Just as worrisome for Israel, though, was the idea that the Russians could pass the information on to their Iranian or Syrian allies.
The Israeli government has not officially confirmed that it is the source of the reportedly leaked intelligence. Yet Trump’s indiscretion sparked anger in the Israeli intelligence community, prompting calls by some for a scaling back of intelligence sharing with the US.
Illustrative undated image posted on a militant website on January 14, 2014, shows Islamic State fighters marching in Raqqa, Syria. (AP, File)
“Trump betrayed us,” the magazine quoted a senior Israeli military official as saying. “And if we can’t trust him, then we’re going to have to do what is necessary on our own if our back is up against the wall with Iran.”
Former heads of the Mossad have also publicly railed against the US president and implied that officials today should be far more guarded about the types of intelligence they pass along to their American counterparts.
“If tomorrow I were asked to pass information to the CIA, I would do everything I could to not pass it to them. Or I would first protect myself and only then give it, and what I’d give would be totally neutered,” Shabtai Shavit, who led the Mossad in the 1990s, said in a phone interview with The Times of Israel in May.

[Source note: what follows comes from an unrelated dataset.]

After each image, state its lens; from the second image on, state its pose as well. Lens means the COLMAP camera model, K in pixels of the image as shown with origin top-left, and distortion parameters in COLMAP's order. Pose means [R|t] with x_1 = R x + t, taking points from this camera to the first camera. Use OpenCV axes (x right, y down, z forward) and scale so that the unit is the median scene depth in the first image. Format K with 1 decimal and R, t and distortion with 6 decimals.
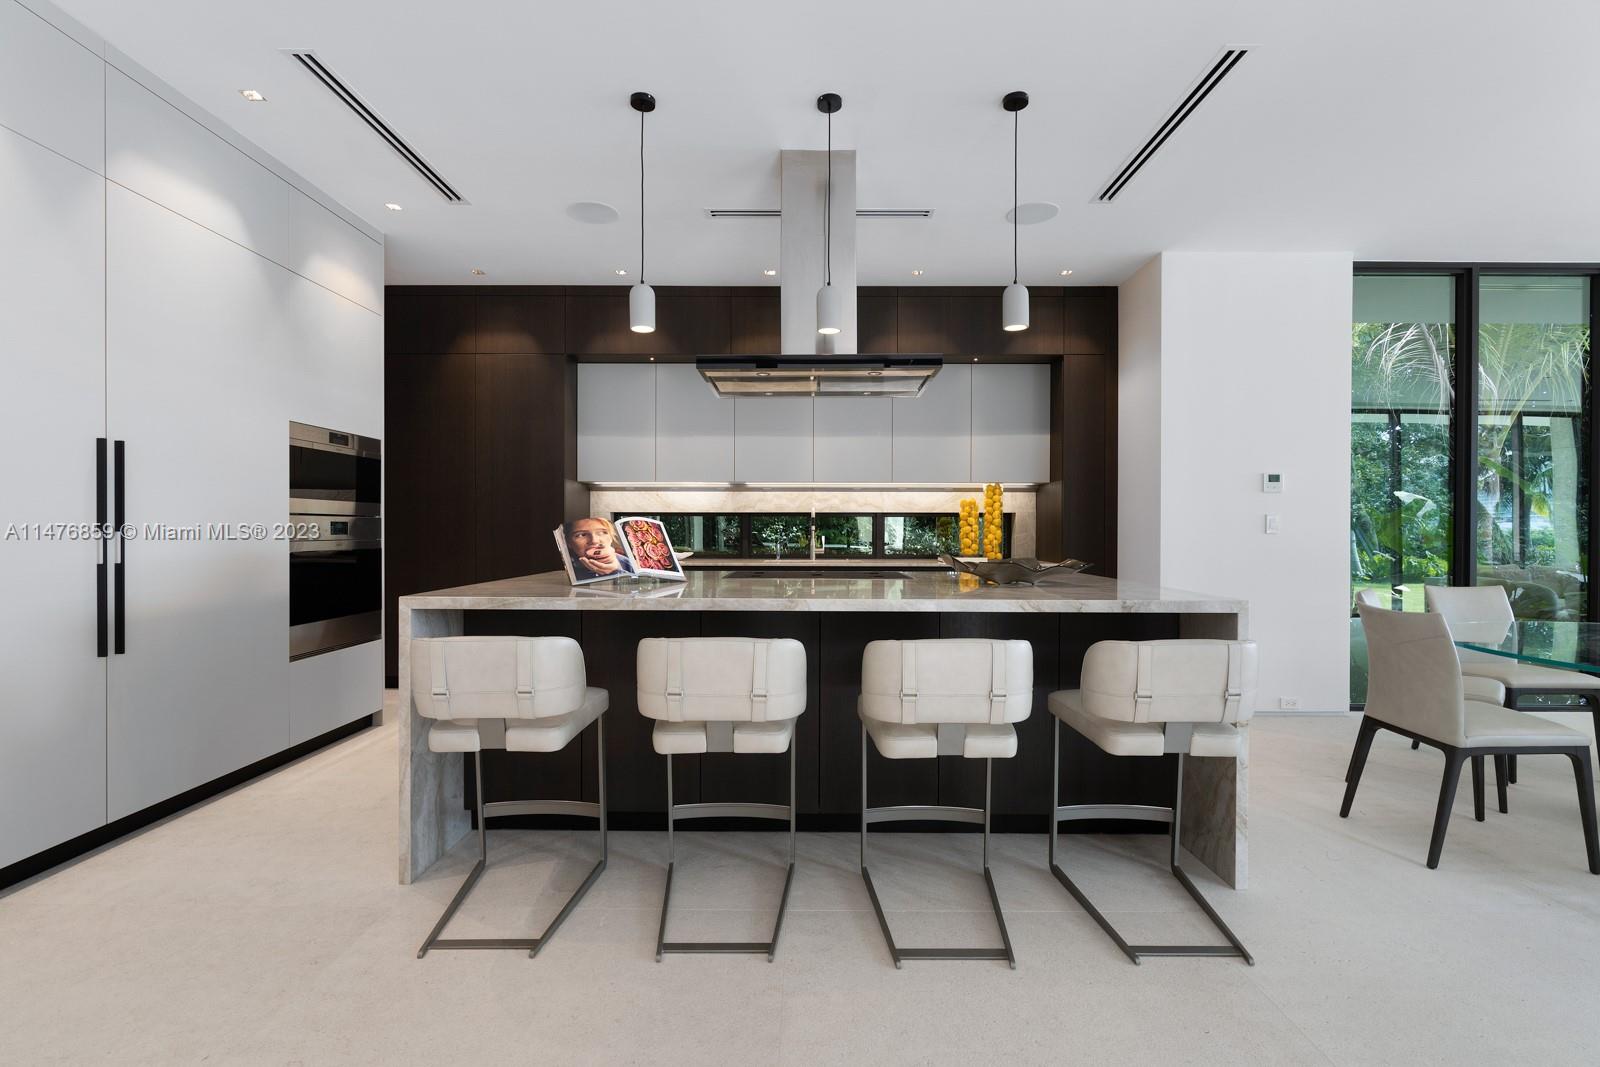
lens RADIAL K [[654.6, 0, 799.7], [0, 654.6, 555.8], [0, 0, 1]] dist [-0.129396, 0.050063]
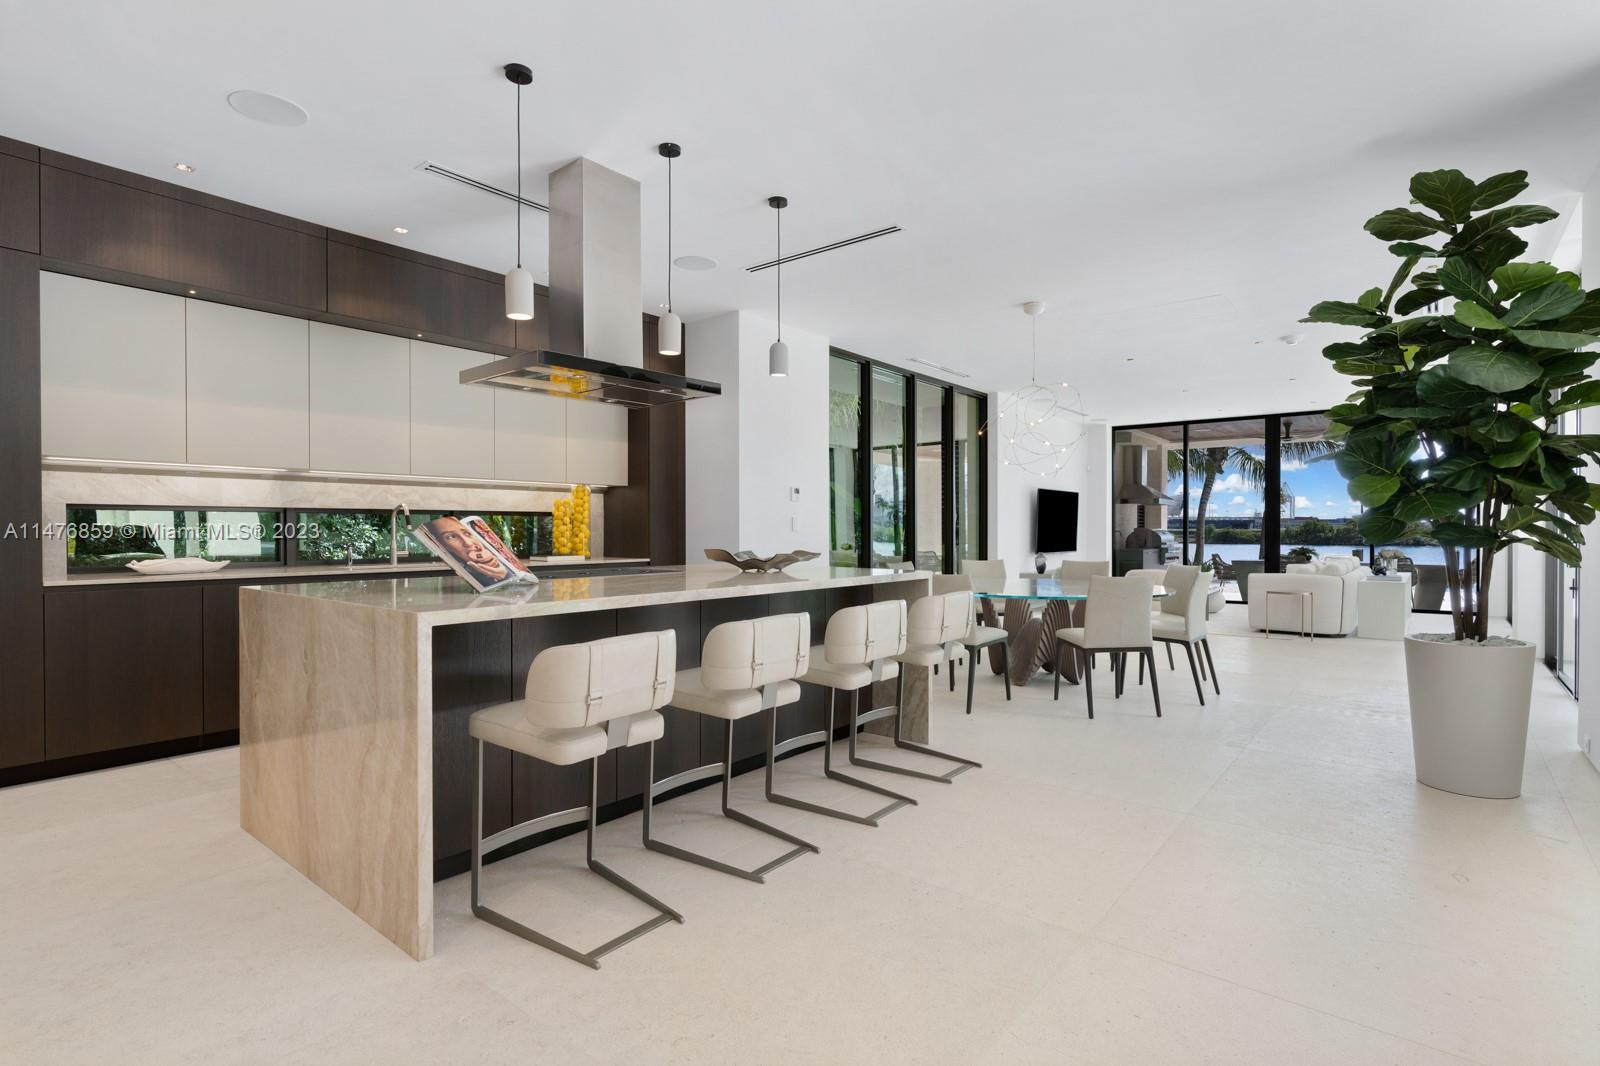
lens RADIAL K [[743.3, 0, 800.0], [0, 743.3, 533.0], [0, 0, 1]] dist [-0.102594, 0.000112]
pose [[0.604087, -0.004873, 0.796903, -0.433099], [0.032164, 0.999316, -0.018270, -0.001686], [-0.796269, 0.036668, 0.603831, 0.020236]]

He described the US president as a “bull in a china shop” — or as the Hebrew version of the expression goes, an “elephant in a china shop” — cavalierly passing along information to Russia without first being properly briefed and unwittingly violating the unwritten codes of conduct of espionage.
Earlier reports said an Israeli intelligence asset embedded in the terrorist group had provided the tip-off that eventually led to the laptop ban, and that Trump’s information-sharing possibly put that asset’s life in danger.
Facing criticism over the leak, Trump admitted he had given information to the Russians, though he asserted in a tweet he had the right to do so. At the time, the source of the confidential material hadn’t yet been confirmed, but while media reports pointed first at Jordan, speculation quickly turned to Israel as being the original provider.
The US president then seemed to inadvertently confirm that Israeli operatives were the source of the intelligence in an off-the-cuff remark to journalists during his visit to Israel at the end of May: As he headed into a meeting with Prime Minister Benjamin Netanyahu, Trump volunteered that he had “never mentioned the word Israel” in his conversation with the Russian foreign minister.